TASK STATEMENT — Whenever a line carries the word "linejoin", pull it out of the entries.

DATASET CONTENT —
____________

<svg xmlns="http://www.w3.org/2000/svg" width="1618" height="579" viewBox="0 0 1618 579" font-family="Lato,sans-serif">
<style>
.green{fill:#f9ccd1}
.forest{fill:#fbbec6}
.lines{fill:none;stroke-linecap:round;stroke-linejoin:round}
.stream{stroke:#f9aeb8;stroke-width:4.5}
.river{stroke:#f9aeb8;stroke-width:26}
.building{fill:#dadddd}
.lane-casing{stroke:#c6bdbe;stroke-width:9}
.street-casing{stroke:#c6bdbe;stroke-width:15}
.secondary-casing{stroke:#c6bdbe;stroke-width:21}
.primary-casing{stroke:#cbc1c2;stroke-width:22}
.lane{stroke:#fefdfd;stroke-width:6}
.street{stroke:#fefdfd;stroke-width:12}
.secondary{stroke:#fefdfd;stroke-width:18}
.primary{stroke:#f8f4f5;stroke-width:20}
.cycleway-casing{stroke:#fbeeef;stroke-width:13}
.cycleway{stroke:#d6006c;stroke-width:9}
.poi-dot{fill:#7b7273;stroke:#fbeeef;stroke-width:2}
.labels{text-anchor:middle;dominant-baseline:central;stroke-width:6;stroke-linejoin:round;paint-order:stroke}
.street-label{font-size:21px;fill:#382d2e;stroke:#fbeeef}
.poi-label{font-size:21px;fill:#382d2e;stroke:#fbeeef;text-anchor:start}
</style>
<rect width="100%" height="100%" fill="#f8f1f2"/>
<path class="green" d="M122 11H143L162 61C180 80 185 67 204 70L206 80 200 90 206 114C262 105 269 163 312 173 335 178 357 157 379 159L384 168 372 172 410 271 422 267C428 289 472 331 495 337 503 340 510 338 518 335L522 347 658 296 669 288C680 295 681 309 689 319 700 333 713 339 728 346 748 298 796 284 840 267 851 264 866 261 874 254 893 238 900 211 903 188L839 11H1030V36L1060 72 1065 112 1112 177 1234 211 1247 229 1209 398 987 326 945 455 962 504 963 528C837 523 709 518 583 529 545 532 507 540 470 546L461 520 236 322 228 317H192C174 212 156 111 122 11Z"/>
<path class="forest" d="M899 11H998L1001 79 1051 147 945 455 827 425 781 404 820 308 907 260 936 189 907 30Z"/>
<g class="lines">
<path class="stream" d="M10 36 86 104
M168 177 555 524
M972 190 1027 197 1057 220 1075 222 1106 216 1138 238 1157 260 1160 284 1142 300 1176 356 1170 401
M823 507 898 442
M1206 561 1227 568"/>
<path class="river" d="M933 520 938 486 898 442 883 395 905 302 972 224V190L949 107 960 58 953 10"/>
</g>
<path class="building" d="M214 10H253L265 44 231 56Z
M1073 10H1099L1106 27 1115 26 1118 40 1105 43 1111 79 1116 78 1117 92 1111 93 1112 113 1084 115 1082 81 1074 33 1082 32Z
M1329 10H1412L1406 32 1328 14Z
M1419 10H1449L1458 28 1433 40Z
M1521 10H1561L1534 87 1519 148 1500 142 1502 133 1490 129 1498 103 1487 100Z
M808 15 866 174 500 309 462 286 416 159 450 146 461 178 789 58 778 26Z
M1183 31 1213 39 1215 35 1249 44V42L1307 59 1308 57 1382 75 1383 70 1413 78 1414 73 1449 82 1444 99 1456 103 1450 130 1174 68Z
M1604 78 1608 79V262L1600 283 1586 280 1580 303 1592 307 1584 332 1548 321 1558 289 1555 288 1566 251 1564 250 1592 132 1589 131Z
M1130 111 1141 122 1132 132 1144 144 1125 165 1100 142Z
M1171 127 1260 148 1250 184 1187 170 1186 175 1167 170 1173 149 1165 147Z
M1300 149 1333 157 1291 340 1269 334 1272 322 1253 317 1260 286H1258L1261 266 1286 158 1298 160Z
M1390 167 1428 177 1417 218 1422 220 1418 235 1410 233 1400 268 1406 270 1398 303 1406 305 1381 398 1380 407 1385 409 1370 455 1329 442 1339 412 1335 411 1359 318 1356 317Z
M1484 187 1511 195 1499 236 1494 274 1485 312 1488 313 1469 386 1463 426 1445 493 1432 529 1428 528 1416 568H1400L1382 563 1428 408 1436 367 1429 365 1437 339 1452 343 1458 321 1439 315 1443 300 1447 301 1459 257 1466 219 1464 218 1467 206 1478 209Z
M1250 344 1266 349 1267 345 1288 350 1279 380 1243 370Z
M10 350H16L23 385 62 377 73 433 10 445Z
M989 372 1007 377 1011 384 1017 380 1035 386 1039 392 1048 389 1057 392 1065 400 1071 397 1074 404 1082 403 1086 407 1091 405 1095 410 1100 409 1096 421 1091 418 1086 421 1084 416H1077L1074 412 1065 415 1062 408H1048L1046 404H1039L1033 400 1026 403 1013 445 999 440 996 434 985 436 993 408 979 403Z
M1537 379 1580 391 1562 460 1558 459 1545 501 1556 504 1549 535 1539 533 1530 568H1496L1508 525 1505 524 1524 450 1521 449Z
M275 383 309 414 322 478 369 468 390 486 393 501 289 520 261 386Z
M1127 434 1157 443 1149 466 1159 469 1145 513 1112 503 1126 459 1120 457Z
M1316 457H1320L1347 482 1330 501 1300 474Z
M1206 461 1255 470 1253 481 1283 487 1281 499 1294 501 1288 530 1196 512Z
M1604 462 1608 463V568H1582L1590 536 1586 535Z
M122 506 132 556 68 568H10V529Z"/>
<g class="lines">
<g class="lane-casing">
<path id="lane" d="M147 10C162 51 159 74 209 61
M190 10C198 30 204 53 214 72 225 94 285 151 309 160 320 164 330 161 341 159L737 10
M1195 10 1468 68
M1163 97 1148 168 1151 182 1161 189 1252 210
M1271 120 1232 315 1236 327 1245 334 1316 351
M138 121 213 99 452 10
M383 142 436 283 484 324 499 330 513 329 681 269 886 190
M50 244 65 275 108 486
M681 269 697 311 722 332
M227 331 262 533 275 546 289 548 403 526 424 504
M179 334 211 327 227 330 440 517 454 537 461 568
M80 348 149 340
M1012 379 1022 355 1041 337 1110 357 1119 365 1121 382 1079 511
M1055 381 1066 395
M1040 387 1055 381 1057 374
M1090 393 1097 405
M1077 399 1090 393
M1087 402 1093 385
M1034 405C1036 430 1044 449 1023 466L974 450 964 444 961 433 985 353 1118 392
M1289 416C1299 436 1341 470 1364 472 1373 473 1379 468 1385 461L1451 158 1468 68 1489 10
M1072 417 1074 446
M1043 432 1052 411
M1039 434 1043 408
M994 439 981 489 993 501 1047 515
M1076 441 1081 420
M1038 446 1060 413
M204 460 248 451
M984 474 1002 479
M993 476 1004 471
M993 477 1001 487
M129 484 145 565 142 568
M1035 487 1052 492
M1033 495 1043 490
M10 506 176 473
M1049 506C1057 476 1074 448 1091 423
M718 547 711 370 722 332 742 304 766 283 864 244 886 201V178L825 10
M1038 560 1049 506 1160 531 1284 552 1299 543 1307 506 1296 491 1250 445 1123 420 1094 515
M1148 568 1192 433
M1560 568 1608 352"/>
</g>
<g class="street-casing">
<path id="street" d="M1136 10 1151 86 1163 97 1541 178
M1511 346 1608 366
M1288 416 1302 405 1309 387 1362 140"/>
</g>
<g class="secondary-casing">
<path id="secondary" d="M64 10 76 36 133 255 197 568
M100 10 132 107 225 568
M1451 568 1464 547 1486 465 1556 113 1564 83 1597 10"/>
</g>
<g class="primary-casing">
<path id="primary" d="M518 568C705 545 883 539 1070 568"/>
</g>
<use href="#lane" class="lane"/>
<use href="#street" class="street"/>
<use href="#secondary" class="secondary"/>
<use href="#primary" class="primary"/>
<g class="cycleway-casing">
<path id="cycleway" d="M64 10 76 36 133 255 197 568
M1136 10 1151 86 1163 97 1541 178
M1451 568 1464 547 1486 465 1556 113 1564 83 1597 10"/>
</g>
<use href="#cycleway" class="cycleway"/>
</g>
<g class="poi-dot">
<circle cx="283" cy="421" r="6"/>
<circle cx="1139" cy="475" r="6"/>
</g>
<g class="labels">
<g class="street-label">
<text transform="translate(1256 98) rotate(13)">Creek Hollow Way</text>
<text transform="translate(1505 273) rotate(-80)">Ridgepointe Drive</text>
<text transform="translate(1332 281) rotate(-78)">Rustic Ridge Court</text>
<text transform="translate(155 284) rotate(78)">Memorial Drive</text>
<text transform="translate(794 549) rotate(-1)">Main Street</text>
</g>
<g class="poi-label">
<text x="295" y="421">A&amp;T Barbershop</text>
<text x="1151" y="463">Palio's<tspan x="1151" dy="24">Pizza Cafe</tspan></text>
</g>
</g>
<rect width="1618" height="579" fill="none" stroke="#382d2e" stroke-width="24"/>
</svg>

____________

OUTPUT FOR THIS TASK —
.lines{fill:none;stroke-linecap:round;stroke-linejoin:round}
.labels{text-anchor:middle;dominant-baseline:central;stroke-width:6;stroke-linejoin:round;paint-order:stroke}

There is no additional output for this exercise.